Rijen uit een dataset
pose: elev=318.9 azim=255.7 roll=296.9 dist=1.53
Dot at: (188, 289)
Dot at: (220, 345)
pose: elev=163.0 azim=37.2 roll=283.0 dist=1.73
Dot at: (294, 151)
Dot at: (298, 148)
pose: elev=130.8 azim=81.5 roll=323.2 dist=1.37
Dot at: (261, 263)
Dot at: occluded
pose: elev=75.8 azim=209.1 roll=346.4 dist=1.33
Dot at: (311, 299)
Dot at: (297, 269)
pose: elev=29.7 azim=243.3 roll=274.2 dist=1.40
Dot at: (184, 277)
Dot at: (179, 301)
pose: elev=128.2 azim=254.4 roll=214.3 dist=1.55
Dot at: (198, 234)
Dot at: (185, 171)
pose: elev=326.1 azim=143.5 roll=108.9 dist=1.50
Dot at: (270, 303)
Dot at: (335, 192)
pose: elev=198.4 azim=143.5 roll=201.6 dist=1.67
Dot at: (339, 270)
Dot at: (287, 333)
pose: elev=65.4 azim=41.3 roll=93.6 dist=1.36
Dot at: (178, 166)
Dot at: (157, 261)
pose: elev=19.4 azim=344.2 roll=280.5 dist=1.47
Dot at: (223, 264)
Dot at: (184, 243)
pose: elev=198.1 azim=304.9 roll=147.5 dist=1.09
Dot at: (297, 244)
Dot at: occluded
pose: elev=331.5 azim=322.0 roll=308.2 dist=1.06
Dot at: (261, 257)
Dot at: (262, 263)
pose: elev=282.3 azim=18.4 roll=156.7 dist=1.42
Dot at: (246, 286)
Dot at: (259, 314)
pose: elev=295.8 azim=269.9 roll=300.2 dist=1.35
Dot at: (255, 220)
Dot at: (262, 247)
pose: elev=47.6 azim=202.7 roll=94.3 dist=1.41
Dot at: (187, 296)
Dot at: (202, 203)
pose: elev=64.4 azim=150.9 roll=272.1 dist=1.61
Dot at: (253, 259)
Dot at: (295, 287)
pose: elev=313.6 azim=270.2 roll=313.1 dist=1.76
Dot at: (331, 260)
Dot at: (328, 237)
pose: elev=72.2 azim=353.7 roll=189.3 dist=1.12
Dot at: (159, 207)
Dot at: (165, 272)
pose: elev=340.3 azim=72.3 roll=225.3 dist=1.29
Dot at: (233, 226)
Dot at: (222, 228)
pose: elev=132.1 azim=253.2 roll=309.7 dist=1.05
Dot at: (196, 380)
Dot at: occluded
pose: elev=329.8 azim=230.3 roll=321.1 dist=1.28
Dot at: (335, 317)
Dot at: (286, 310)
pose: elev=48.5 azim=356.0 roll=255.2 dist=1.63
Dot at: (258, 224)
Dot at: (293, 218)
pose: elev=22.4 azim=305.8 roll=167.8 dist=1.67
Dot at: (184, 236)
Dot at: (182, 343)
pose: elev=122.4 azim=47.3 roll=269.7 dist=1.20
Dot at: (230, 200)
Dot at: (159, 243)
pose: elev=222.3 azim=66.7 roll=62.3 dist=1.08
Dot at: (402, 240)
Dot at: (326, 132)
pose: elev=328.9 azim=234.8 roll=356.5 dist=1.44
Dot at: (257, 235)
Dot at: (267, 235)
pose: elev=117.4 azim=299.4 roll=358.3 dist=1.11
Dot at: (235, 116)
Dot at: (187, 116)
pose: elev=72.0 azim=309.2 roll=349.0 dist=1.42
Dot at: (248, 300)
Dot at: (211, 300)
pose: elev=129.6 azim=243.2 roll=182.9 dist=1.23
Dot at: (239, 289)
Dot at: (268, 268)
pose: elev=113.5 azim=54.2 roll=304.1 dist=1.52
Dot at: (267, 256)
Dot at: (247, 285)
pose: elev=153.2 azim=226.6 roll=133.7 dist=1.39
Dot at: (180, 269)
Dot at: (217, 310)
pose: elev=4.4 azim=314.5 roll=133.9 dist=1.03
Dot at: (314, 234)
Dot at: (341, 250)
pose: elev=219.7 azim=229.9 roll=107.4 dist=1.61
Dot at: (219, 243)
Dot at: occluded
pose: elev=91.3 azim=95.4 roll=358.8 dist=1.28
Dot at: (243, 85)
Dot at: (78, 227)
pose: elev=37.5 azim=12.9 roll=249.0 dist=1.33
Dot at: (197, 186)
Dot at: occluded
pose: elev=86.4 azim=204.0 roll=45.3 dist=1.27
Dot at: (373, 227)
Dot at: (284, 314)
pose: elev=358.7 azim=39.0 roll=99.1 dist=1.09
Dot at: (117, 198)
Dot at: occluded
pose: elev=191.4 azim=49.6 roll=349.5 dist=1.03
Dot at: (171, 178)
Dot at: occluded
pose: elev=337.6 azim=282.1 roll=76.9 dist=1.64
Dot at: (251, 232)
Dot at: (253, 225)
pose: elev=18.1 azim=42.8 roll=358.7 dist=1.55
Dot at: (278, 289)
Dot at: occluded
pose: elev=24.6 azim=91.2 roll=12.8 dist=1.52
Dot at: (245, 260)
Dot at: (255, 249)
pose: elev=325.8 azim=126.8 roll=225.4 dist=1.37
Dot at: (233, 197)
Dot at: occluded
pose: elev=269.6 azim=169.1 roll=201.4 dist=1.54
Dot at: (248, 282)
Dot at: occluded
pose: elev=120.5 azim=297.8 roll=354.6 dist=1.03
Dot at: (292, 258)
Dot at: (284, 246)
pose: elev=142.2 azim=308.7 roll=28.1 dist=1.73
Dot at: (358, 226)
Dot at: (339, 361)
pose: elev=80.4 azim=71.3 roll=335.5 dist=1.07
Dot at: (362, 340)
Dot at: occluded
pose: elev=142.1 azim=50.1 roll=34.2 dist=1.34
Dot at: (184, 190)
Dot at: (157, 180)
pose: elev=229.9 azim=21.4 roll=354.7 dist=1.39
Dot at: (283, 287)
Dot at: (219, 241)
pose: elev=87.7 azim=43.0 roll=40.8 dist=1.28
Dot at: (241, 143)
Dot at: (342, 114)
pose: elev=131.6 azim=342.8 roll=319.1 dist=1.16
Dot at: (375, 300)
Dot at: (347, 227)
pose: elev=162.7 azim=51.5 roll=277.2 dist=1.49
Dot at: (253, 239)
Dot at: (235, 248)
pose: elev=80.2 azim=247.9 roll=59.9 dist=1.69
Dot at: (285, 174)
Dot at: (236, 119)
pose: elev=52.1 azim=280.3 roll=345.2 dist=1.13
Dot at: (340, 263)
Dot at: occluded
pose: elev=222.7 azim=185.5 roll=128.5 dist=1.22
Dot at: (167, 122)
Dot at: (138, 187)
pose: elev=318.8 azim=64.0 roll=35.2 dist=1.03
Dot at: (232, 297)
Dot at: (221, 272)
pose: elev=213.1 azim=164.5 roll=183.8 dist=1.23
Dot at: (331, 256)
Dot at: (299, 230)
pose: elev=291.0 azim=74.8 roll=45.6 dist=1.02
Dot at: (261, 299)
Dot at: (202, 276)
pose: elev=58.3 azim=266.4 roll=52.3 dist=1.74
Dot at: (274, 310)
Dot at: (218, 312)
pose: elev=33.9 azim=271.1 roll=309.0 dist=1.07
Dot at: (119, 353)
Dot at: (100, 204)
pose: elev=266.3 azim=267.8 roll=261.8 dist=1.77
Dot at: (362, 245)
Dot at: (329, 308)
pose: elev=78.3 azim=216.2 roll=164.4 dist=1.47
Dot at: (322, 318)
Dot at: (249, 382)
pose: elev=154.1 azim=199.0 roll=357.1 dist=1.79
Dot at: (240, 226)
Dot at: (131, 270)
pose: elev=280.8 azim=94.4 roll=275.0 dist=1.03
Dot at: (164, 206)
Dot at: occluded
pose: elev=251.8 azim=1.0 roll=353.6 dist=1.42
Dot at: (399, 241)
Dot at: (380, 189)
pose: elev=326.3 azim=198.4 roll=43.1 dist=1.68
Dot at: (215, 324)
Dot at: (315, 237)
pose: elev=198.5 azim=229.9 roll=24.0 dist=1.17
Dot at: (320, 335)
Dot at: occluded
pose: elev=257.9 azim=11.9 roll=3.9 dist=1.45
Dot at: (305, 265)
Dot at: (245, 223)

(Opdracht):
Schrijf de regels opnieuw uit, beginnend bij de regel met "pose: elev=331.5 azim=322.0" en eindigend bij de regel met "Dot at: (182, 343)". Vervang daarin "dist" door "afstand" en laat al het andere ongewijzigd.

(Antwoord):
pose: elev=331.5 azim=322.0 roll=308.2 afstand=1.06
Dot at: (261, 257)
Dot at: (262, 263)
pose: elev=282.3 azim=18.4 roll=156.7 afstand=1.42
Dot at: (246, 286)
Dot at: (259, 314)
pose: elev=295.8 azim=269.9 roll=300.2 afstand=1.35
Dot at: (255, 220)
Dot at: (262, 247)
pose: elev=47.6 azim=202.7 roll=94.3 afstand=1.41
Dot at: (187, 296)
Dot at: (202, 203)
pose: elev=64.4 azim=150.9 roll=272.1 afstand=1.61
Dot at: (253, 259)
Dot at: (295, 287)
pose: elev=313.6 azim=270.2 roll=313.1 afstand=1.76
Dot at: (331, 260)
Dot at: (328, 237)
pose: elev=72.2 azim=353.7 roll=189.3 afstand=1.12
Dot at: (159, 207)
Dot at: (165, 272)
pose: elev=340.3 azim=72.3 roll=225.3 afstand=1.29
Dot at: (233, 226)
Dot at: (222, 228)
pose: elev=132.1 azim=253.2 roll=309.7 afstand=1.05
Dot at: (196, 380)
Dot at: occluded
pose: elev=329.8 azim=230.3 roll=321.1 afstand=1.28
Dot at: (335, 317)
Dot at: (286, 310)
pose: elev=48.5 azim=356.0 roll=255.2 afstand=1.63
Dot at: (258, 224)
Dot at: (293, 218)
pose: elev=22.4 azim=305.8 roll=167.8 afstand=1.67
Dot at: (184, 236)
Dot at: (182, 343)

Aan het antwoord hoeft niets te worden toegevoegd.